Nine months after Prince Harry announced his decision to leave the royal family with wife, Meghan Markle, the 36-year-old’s relationship with his big brother, Prince William is believed to be at an all-time low. Their relationship is the subject of a new book by British historian Robert Lacey, who has also served as the historical consultant to The Crown on Netflix. “The rift gets more serious with every passing day,” he told The Post on October 24 of the feud that caught fire when Harry and Meghan relocated stateside.

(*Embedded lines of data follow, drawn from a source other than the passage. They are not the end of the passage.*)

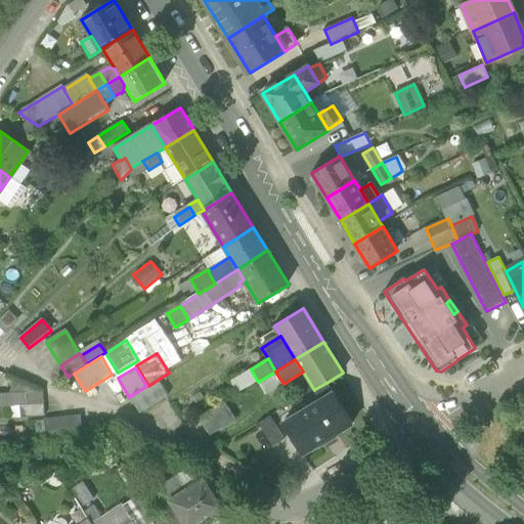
[(130,399),(140,415),(168,397),(158,382),(130,399)]
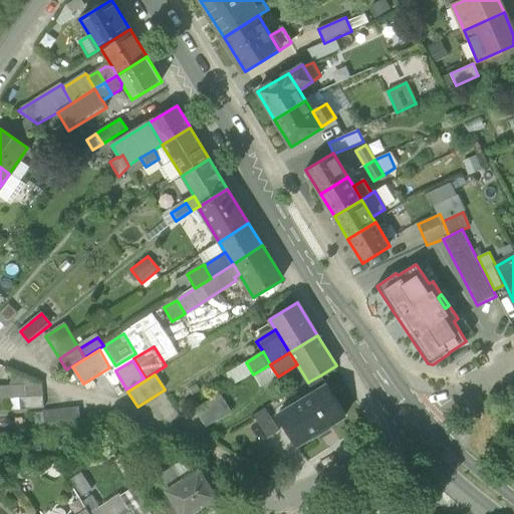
[(309,381),(315,393),(326,386),(320,375),(309,381)]
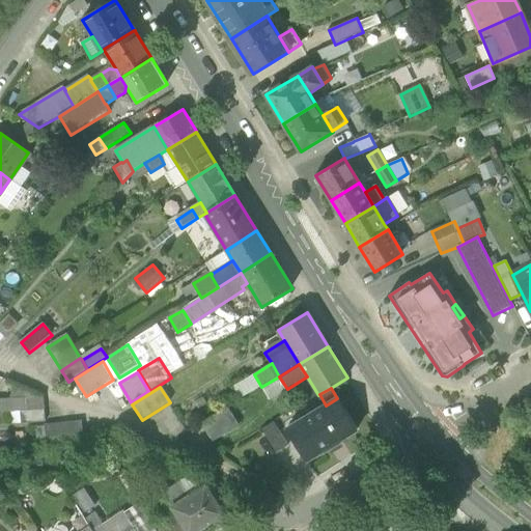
[(0,413),(20,412),(26,411),(25,398),(0,399),(0,413)]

“Battle of Brothers: William and Harry: The Inside Story of a Family in Tumult”, published by Harper, chronicles the siblings’ relationship through the years, dating back to their mother Lady Diana Spencer‘s 1981 “fairytale” wedding to Prince Charles. “The chickens have come home to roost. We thought the disorder, chaos and tragedy of the ’80s and ’90s involving their parents were over. Now [it’s all] come back to life in the shape of these two boys. They are the legacy of all that heartache.”
Of course, he’s referring to their father’s infidelity with Camilla Parker Bowles, which led to a divorce in 1996 and Diana’s tragic death in a car crash one year later. Robert believes the sons have drawn different conclusions as to what went wrong, with William receiving advice about commitment to his country from his grandmother, Queen Elizabeth II. “When he meets Kate Middleton at university, he actually makes the poor young woman wait nine years to effectively audition her for the job as wife to the head of state. He took the lesson of duty.” Meanwhile, Harry took the “opposite” approach.

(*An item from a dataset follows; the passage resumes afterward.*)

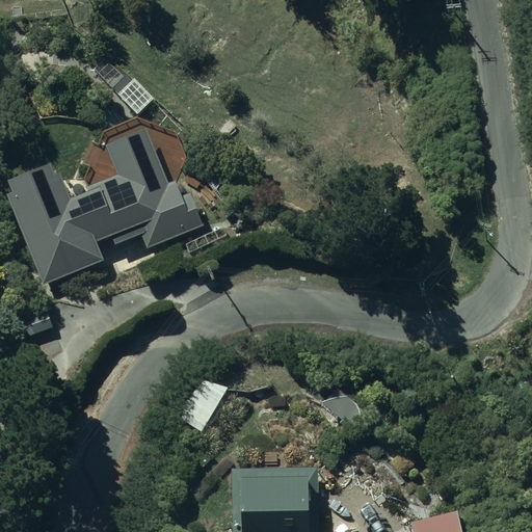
[(48,162),(8,179),(18,202),(10,203),(43,283),(104,259),(97,242),(112,236),(114,241),(143,230),(149,241),(200,220),(190,196),(182,200),(177,185),(170,188),(145,127),(103,143),(117,178),(88,189),(91,197),(72,205),(64,184),(58,187),(48,162)]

“His attitude was: ‘Well, I’m not going to make the same mistake as my parents,’ ” Robert said. “ ‘I’m marrying for love.’ And he’s been so happy and proud to proclaim he loved Meghan virtually from the moment he met her in 2016. That impulse has guided him.” Robert has blamed the Royal Family for the public perception and treatment of Meghan Markle, which led to her and Harry leaving the family altogether.
“Everyone thought Harry was going to marry a nice girl called Henrietta or Annabel and go live in the countryside,” the historian explained. “Instead, he finds Meghan, full of American piss and vinegar, energy and independence of thought. If you bring into the old-fashioned, creaking structure of the House of Windsor someone who is a crusader, dedicated to women’s rights and social change, she isn’t going to give up those qualities. When she came over to Britain, she thought it was a new platform. Whereas the royal family didn’t see themselves as offering her a platform at all.”